Frank is particularly curious about the excessive suffering the Jews seem to experience. “Why is it the Jews suffer so damn much, Morris?” Frank asks. “It seems to me that they like to suffer, don’t they?” Morris answers that the Jews suffer because they are Jews: “If you live, you suffer. Some people suffer more, but not because they want. But I think if a Jew don’t suffer for the Law, he will suffer for nothing.”

To this, Frank asks Morris what he suffers for, and Morris says, “I suffer for you” and “you suffer for me.” Frank isn’t satisfied, but this talk with Morris has opened his eyes. He admits to Morris that he didn’t used to have much use for Jews and didn’t understand them. Now that he’s begun to know what they are like, he appreciates their history, their struggles, and who they are. Admittedly, he also wants to date Helen.

Through his own weakness and depravity Frank has greatly suffered and caused tremendous suffering in others. He betrays the Bober’s trust by lying, stealing, and, in a moment of fear and despair, raping Helen. He does all he can to make amends, too much really. Instead of disappearing from their lives, he haunts the store, begging Helen to forgive him and Morris to give him back his job. Understandably, neither one of them wants anything to do with Frank, but when Morris dies of pneumonia, Ida and Helen feel they have no choice but to accept Frank’s help. Without him, they’re ruined and homeless. With him, they can get by. Their poverty gives them no choice.

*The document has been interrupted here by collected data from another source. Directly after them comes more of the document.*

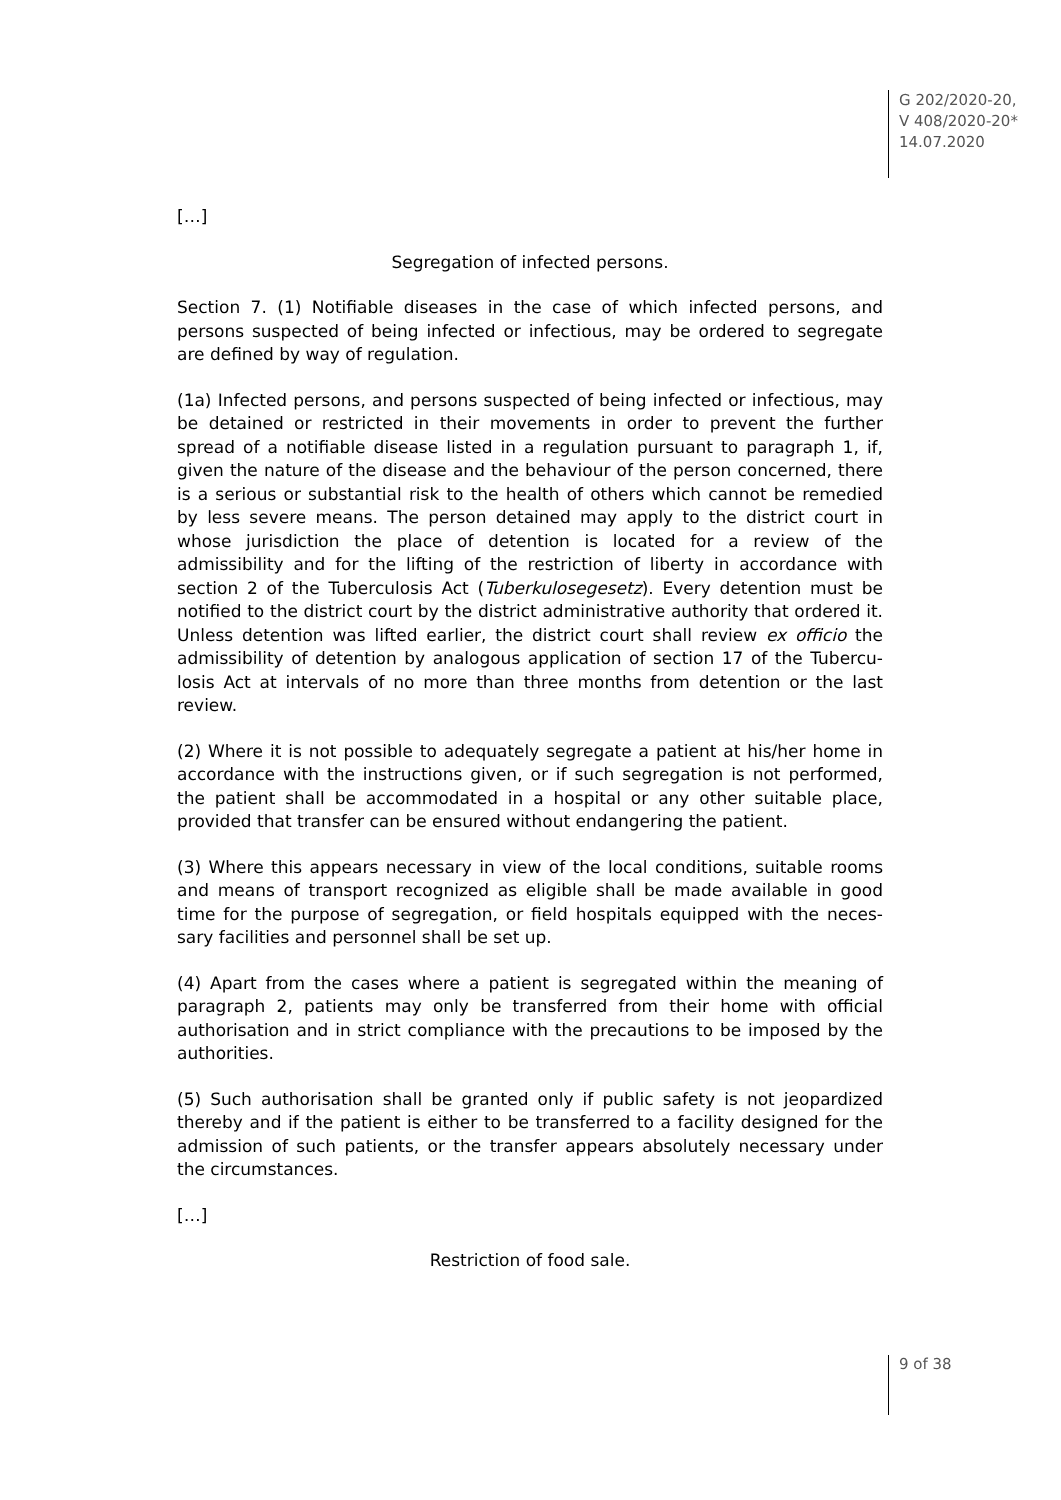G 202/2020-20,
V 408/2020-20*
14.07.2020
[…]
Segregation of infected persons.
Section 7. (1) Notifiable diseases in the case of which infected persons, and persons suspected of being infected or infectious, may be ordered to segregate are defined by way of regulation.
(1a) Infected persons, and persons suspected of being infected or infectious, may be detained or restricted in their movements in order to prevent the further spread of a notifiable disease listed in a regulation pursuant to paragraph 1, if, given the nature of the disease and the behaviour of the person concerned, there is a serious or substantial risk to the health of others which cannot be remedied by less severe means. The person detained may apply to the district court in whose jurisdiction the place of detention is located for a review of the admissibility and for the lifting of the restriction of liberty in accordance with section 2 of the Tuberculosis Act (Tuberkulosegesetz). Every detention must be notified to the district court by the district administrative authority that ordered it. Unless detention was lifted earlier, the district court shall review ex officio the admissibility of detention by analogous application of section 17 of the Tubercu­losis Act at intervals of no more than three months from detention or the last review.
(2) Where it is not possible to adequately segregate a patient at his/her home in accordance with the instructions given, or if such segregation is not performed, the patient shall be accommodated in a hospital or any other suitable place, provided that transfer can be ensured without endangering the patient.
(3) Where this appears necessary in view of the local conditions, suitable rooms and means of transport recognized as eligible shall be made available in good time for the purpose of segregation, or field hospitals equipped with the neces­sary facilities and personnel shall be set up.
(4) Apart from the cases where a patient is segregated within the meaning of paragraph 2, patients may only be transferred from their home with official authorisation and in strict compliance with the precautions to be imposed by the authorities.
(5) Such authorisation shall be granted only if public safety is not jeopardized thereby and if the patient is either to be transferred to a facility designed for the admission of such patients, or the transfer appears absolutely necessary under the circumstances.
[…]
Restriction of food sale.
9 of 38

Wanted or not, Frank now belongs with them. Their suffering is his and his suffering is theirs. He takes a separate night job to help pay the bills and cover the costs necessary for Helen to return to college. Despite Frank’s attempts to improve business, the customers don’t come. Frank takes to reading the Bible as a way to keep away his anxiety, and “he sometimes thought there were parts of it he could have written himself.” As if to completely share their place in the world, Frank converts to their faith. He has himself circumcised at the hospital, the pain enraging and inspiring him, and after Passover becomes a Jew.

His conversion has little to do with theology or even belief in God. Judaism appeals to Frank not because it explains human suffering to him, but because it gives him a way to suffer meaningfully for the people he cares about. As a Jew, striving to follow the Law as Morris had done, Frank knows that he will continue to suffer, but he hopes that his suffering will mean something more than his weakness of will. It will enrage him still, yes, but it will inspire him as well. He can’t make sense of suffering, but as a Jew he has a way to make sense out of it, a way to accept and embrace suffering with a nerve akin to that of St. Francis. His conversion isn’t a cure, but it’s a way forward, a strong sense of purpose, a chance for greatness, and that’s enough for Frank.